Том 3. Повести и драмы (Стриндберг) - страница 7

— Теперь мы пойдем на Лотсберг и посмотрим на вид оттуда.

Они встали и пошли. Погода была прекрасная, и небольшая прогулка доставила удовольствие, но когда они стали подниматься на гору, ей не хватало дыхания и колена её плохо сгибались. С тем, что было прежде, нельзя было даже и сравнивать. Потом они шли по лесной поляне. Трава была давно скошена и убрана, цветов нигде не было видно. Он стал говорить о тюремной инспекции, она — о детях. Они прошли еще немного, молча; он вынул часы:

— До обеда остается еще три часа, сказал он и подумал про себя: «Что же мы будем делать всё это время?»

Они вернулись в отель, и он взялся за газету. Она улыбалась и тихо сидела рядом с ним. Обед прошел в молчании. В конце она завела разговор про прислугу.

— Ах! Ради Бога, оставь меня с этой горничной в покое.

— Мы сюда приехали не затем, чтобы браниться.

— Браниться? Да разве я бранился?

— Ну, и я тоже нет!

И опять наступила опасная пауза — как бы сейчас приятно было присутствие третьего лица: детей, например. Этот tète à tête становился неуютным. Он чувствовал укол в сердце, когда думал о милых часах вчерашнего дня.

— Пойдем на дубовую горку, где растет земляника, — предложила она.

— Ну, землянику-то мы вряд ли найдем — ведь осень.

— Это ничего, пойдем.

И они отправились, но разговор не клеился. Она пыталась найти предмет для разговора. Но внутри всё засохло, тема не находилась. Она знала все его взгляды и не соглашалась с многими из них. Кроме того, она скучала по дому, хотела к детям. Ведь это ж нелепо бегать здесь всем на смех и к тому же еще браниться. Наконец, они остановились. Жена устала. Он оперся о палку, дожидаясь возможности высказаться.

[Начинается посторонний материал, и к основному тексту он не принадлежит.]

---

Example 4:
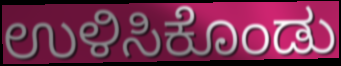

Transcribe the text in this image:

ಉಳಿಸಿಕೊಂಡು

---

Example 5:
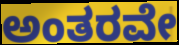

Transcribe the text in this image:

ಅಂತರವೇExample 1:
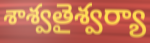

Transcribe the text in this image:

శాశ్వతైశ్వర్యా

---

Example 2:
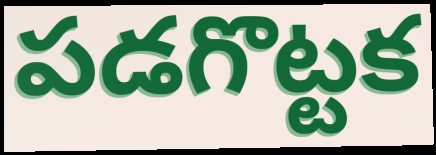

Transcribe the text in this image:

పడగొట్టక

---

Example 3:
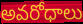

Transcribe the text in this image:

అవరోధాలు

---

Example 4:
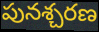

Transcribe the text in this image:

పునశ్చరణ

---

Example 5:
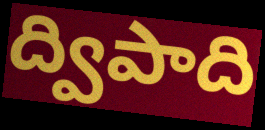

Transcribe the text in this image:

ద్విపాదిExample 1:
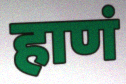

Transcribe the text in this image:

हाणं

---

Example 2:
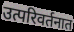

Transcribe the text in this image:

उत्परिवर्तनात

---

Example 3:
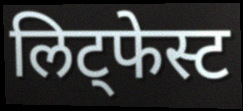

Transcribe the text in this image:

लिट्फेस्ट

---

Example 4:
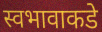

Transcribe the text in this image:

स्वभावाकडे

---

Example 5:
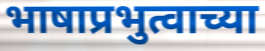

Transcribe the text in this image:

भाषाप्रभुत्वाच्या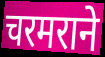
चरमराने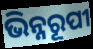
ଭିନ୍ନରୂପୀ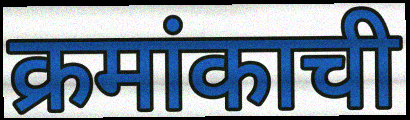
क्रमांकाची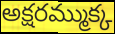
అక్షరమ్ముక్కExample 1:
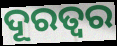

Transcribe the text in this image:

ଦୂରତ୍ଵର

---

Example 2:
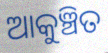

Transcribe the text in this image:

ଆକୁଞ୍ଚିତ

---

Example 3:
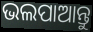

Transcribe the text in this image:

ଭଲପାଆନ୍ତୁ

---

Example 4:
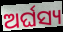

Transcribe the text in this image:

ଅର୍ଘସ୍ୟ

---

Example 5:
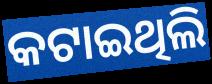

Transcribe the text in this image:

କଟାଇଥିଲିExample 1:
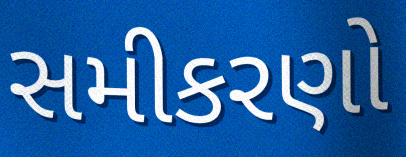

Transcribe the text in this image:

સમીકરણો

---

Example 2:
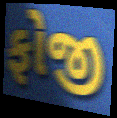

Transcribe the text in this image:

ફોજી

— О чём ты думаешь? — спросила она, наконец.

— Я? — он почувствовал, что гора свалилась у него с плеч. — Я думал о том, что мы уже стары, мамочка, мы уже сыграли нашу роль и должны быть довольны тем, что было. Если и ты думаешь так, как я, то поедем сегодня с вечерним пароходом домой. Хорошо?

— Я об этом думала всё время, мой хороший, и ты можешь поступить, как хочешь.

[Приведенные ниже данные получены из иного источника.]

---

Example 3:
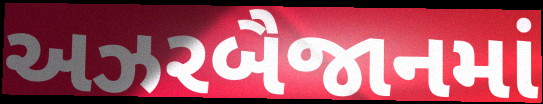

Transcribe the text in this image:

અઝરબૈજાનમાં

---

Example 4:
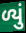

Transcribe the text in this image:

ળ્યું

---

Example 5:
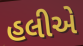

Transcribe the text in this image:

હલીએ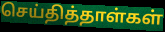
செய்தித்தாள்கள்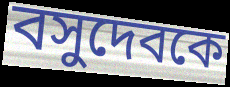
বসুদেবকে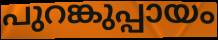
പുറങ്കുപ്പായംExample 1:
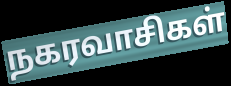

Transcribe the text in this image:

நகரவாசிகள்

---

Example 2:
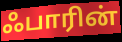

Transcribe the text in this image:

ஃபாரின்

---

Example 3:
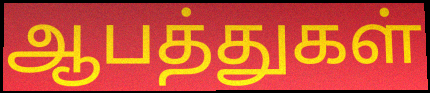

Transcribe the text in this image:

ஆபத்துகள்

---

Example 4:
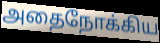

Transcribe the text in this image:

அதைநோக்கிய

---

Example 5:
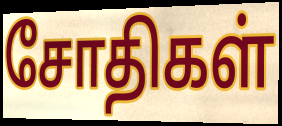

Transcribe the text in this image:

சோதிகள்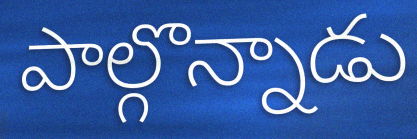
పాల్గొన్నాడుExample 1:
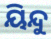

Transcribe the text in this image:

ୟିନ୍ଦୁ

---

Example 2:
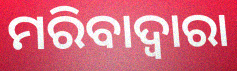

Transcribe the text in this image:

ମରିବାଦ୍ୱାରା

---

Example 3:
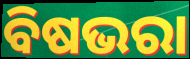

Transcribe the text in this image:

ବିଷଭରା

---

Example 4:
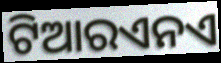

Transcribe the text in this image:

ଟିଆରଏନଏ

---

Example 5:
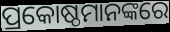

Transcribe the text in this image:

ପ୍ରକୋଷ୍ଠମାନଙ୍କରେ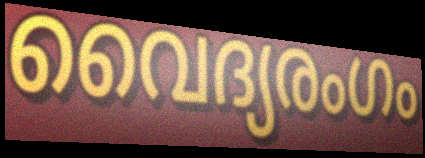
വൈദ്യരംഗംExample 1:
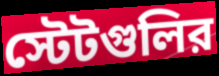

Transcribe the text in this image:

স্টেটগুলির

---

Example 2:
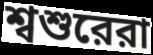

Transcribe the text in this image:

শ্বশুরেরা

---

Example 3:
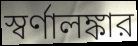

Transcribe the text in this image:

স্বর্ণালঙ্কার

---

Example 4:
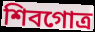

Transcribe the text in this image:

শিবগোত্র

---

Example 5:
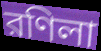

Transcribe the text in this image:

রণিলাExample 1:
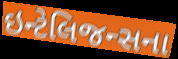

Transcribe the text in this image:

ઇન્ટેલિજન્સના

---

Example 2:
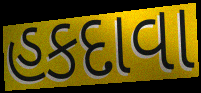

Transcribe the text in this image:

હકદાવા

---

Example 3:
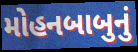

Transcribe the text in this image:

મોહનબાબુનું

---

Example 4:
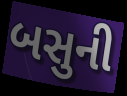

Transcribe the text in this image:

બસુની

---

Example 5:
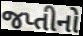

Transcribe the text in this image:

જપ્તીનોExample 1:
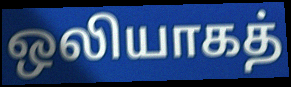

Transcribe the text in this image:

ஒலியாகத்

— Итак, решено, мы едем домой. Ведь теперь не лето, а осень…

— Да… уже осень!

И с легким сердцем они пошли назад. Однако же он чувствовал себя уязвленным таким прозаическим оборотом дела, и искал удовлетворения, подыскивая психологически-философское разъяснение всему этому.

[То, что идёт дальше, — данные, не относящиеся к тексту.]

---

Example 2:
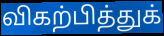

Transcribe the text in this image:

விகற்பித்துக்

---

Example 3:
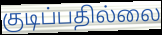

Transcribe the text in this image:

குடிப்பதில்லை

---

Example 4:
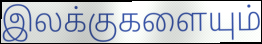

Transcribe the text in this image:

இலக்குகளையும்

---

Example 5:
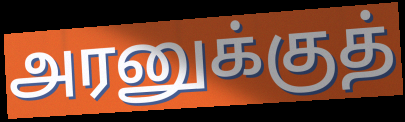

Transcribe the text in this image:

அரனுக்குத்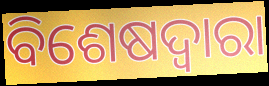
ବିଶେଷଦ୍ଵାରା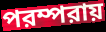
পরম্পরায়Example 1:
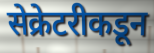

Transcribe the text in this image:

सेक्रेटरीकडून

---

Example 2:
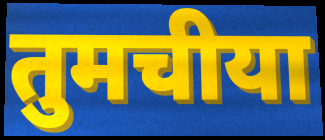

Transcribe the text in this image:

तुमचीया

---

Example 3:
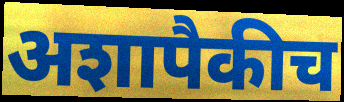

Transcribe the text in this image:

अशापैकीच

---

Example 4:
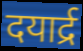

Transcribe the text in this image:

दयार्द्र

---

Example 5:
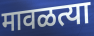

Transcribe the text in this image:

मावळत्या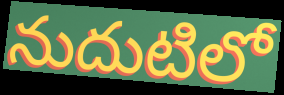
నుదుటిలోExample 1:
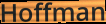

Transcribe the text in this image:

Hoffman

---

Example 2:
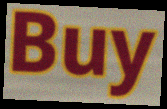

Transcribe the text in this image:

Buy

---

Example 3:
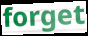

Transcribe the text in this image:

forget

— Видишь ли, мамочка, — сказал он: — моя любовь (слово было слишком сильно сказано), моя привязанность к тебе с течением времени проделала известную эволюцию. Она развилась, так сказать, усложнилась, так что целью её стал не один индивидуум, как в начале, но уже целая семья — коллективное целое. Она касается не только тебя одной, и не одних только детей, но всех вас вместе.